O Diabo no Imaginário Cristão - Carlos Roberto F. Nogueira

“Seja na forma de alegorias, em que um novo significante reveste o antigo significado – como a transformação do mito de Orfeu na alegoria do Redentor –, seja na busca de se superpor ao universo simbólico da Antiguidade, o Cristianismo entra em compromissos com as crenças que o precedem. De modo consciente ou não, incorpora as divindades, ritos e festas religiosas já institucionalizadas na tradição, dotando-os de um outro discurso, de uma nova roupagem, que, a princípio, mal conseguem ocultar sua origem pagã.”

“Embora acreditando que Jesus havia vindo ao mundo para salvar o homem do poder do Diabo, a Igreja deixou de sustentar que ele estava totalmente vencido. Se assim fosse, não haveria razão para a continuada existência da Igreja.”

“Quanto mais belo e doce fosse um aspecto da vida, sob a superfície, o Demônio sordidamente trabalhava e espreitava, para agarrar o desavisado.”

“No século X, Ratherius, bispo de Verona, julga necessário relembrar a seus subordinados que Satã e suas legiões, por mais poderosos que fosse, estavam submissos à vontade de Deus todo-poderoso.
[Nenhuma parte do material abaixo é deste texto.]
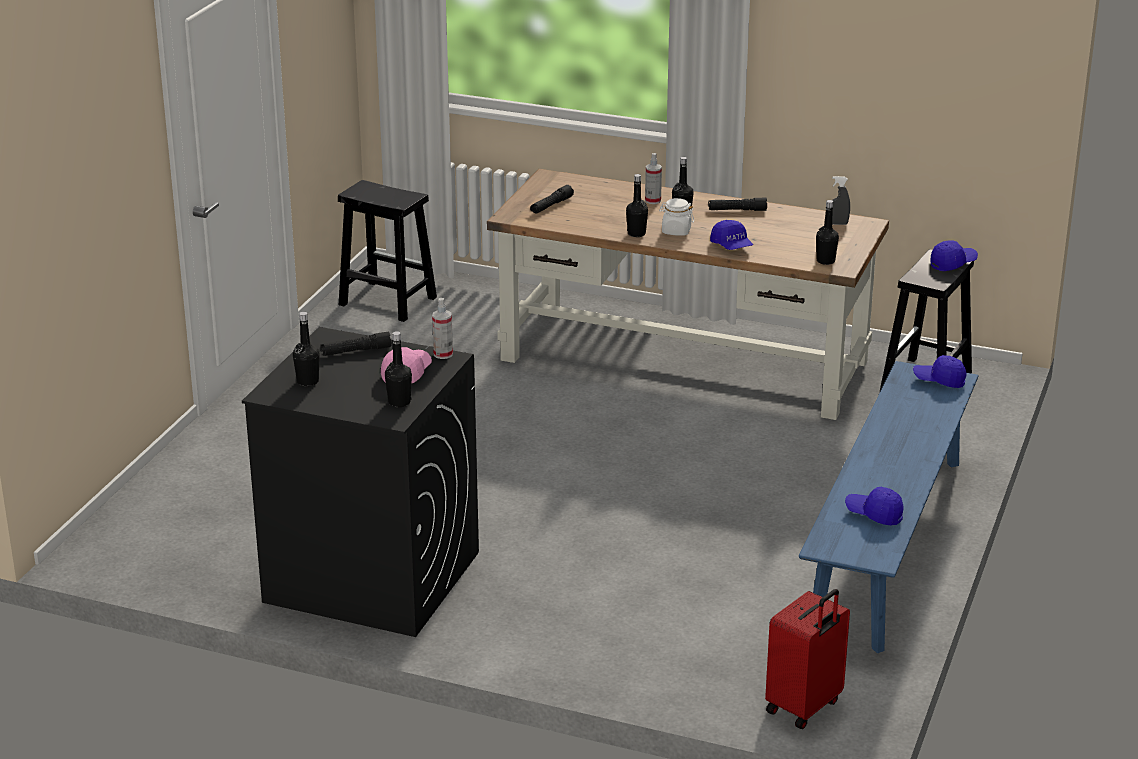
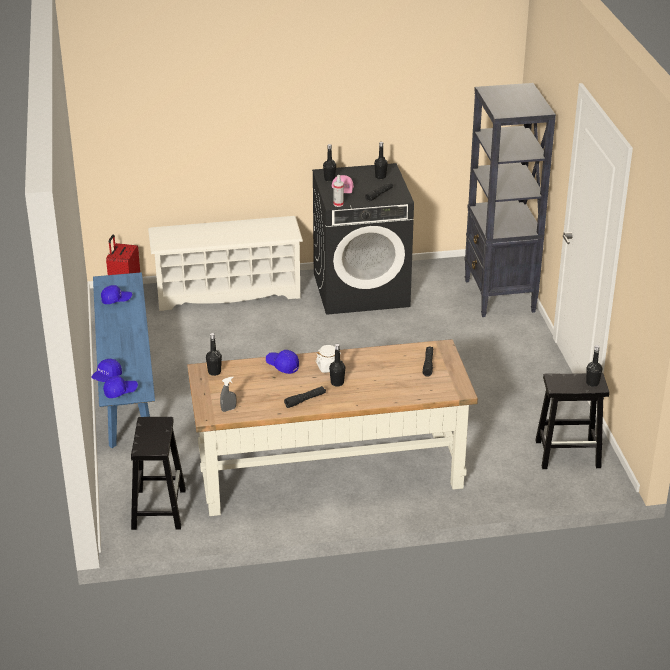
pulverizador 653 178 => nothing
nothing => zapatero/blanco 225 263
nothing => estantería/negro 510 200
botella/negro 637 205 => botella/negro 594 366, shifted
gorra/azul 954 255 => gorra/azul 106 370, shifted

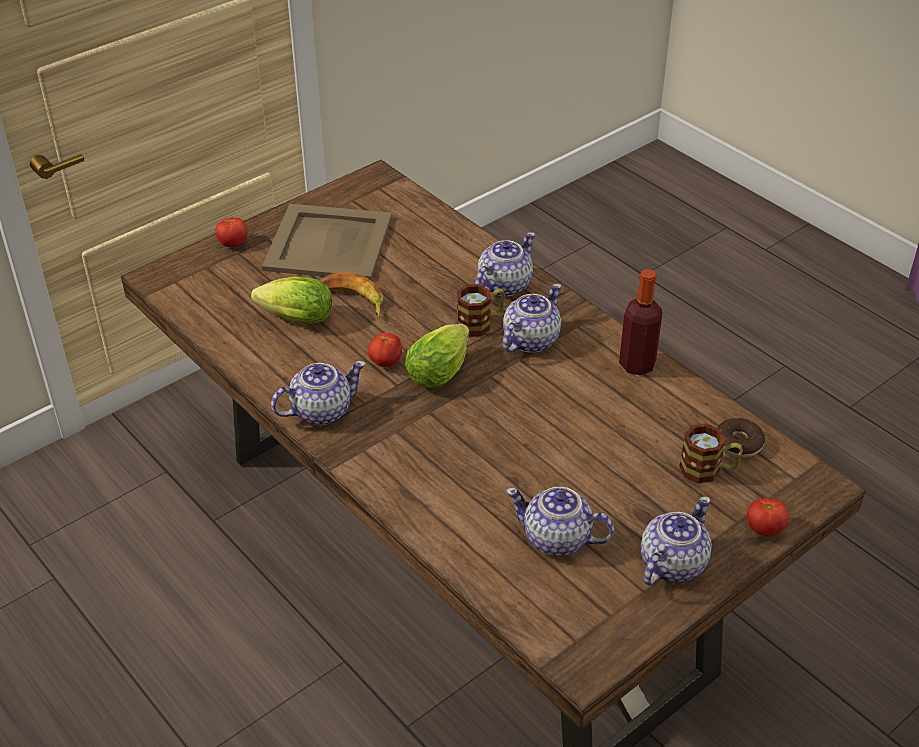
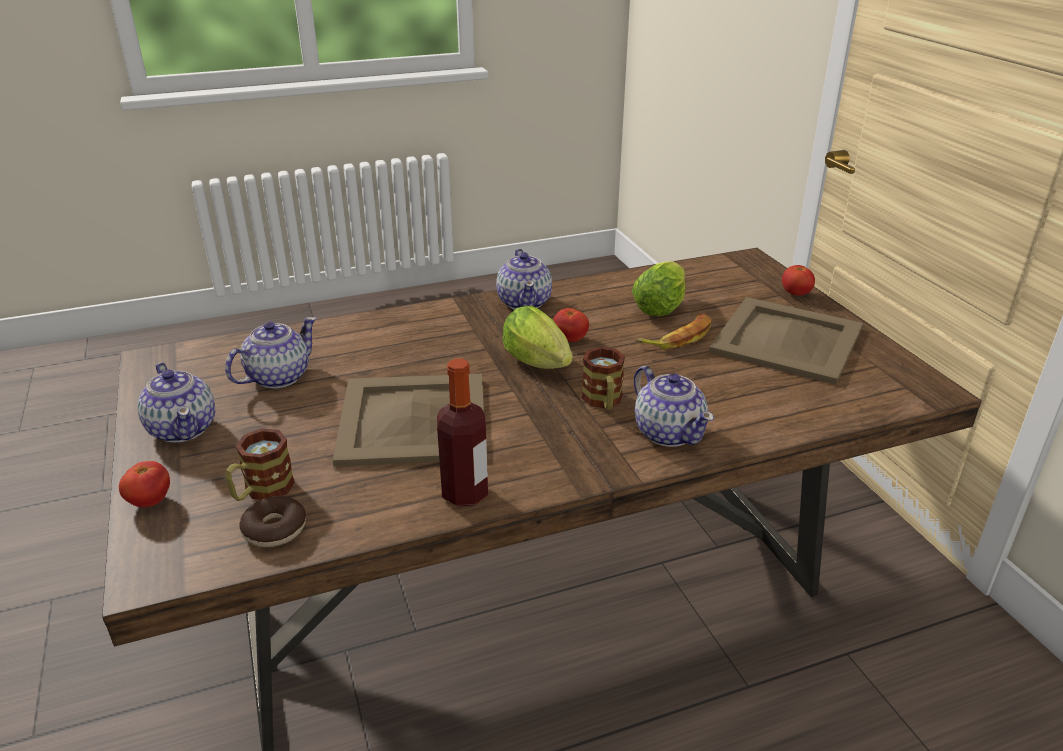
tetera 531 318 => nothing
nothing => bandeja/beis 408 420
Afirmação que deveria estar perfeitamente evidente, ao menos para o clero, e, no entanto, é precisamente esse clero que sublinha a todo momento a onipotência de Satã. As pregações eclesiásticas tendem a destacar cada vez mais o Mal e as suas consequências, a bem-aventurança cedendo lugar progressivamente à danação, sendo o Bom cada vez mais intuído, implícito na dissipação dos terrores do Mal e do Castigo Eterno.”

“O grande modelo que influenciou toda uma iconografia diabólica foram as clássicas imagens de Pã e dos sátiros: criaturas meio homem, meio bode, com chifres, cascos partidos, olhos oblíquos e orelhas pontiagudas. A essa combinação a imaginação cristã acrescenta um ingrediente essencial: as asas de um anjo. Contudo, como se tratava de anjos caídos, as asas não poderiam ser de um pássaro que voa à luz do dia, e sim as de um morcego, que ama as trevas...”

“Diferentemente dos deuses pagãos e mesmo da divindade do Antigo Testamento, em alguns aspectos, o Deus Cristão era totalmente e imaculadamente bom, sem qualquer partícula de mal em sua natureza. A grande dificuldade para uma crença monoteísta era conciliar a misericórdia e a justiça divinas. O resultado era uma tensão entre a figura de Cristo como Salvador e a figura de Cristo como juiz. O mesmo cristo que é amor e misericórdia é aquele que separará no final os justos dos maus e condenará estes últimos à punição eterna ‘no eterno fogo preparado pelos Demônios e seus anjos’.”

“C. G. Jung dizia que a figura de Cristo era tão acentuadamente perfeita que necessitava de um complemento psíquico para restaurar o equilíbrio. Na presença de uma evidência do Mal no mundo, os cristãos eram levados a aumentar o poder de Satã e de suas forças e, ao mesmo tempo, a complementar a divindade de Jesus com a sua antítese maligna.”

“Tão feroz era a ação de Cristo como Juiz, nessas pinturas, que toda a misericórdia tinha que ser transferida para outras figuras, como a Virgem Maria e João Batista, que apareciam suplicando a Jesus pela salvação dos fiéis.”

“A história do Diabo confunde-se com a história do próprio Cristianismo. (...) Era necessária para a coletividade cristã a existência e a encarnação do Mal. Era preciso que fosse visto, tateado, tocado, para que o Bem surgisse como a graça suprema – o Belo e o Divino, em oposição ao Horrível e Demoníaco.”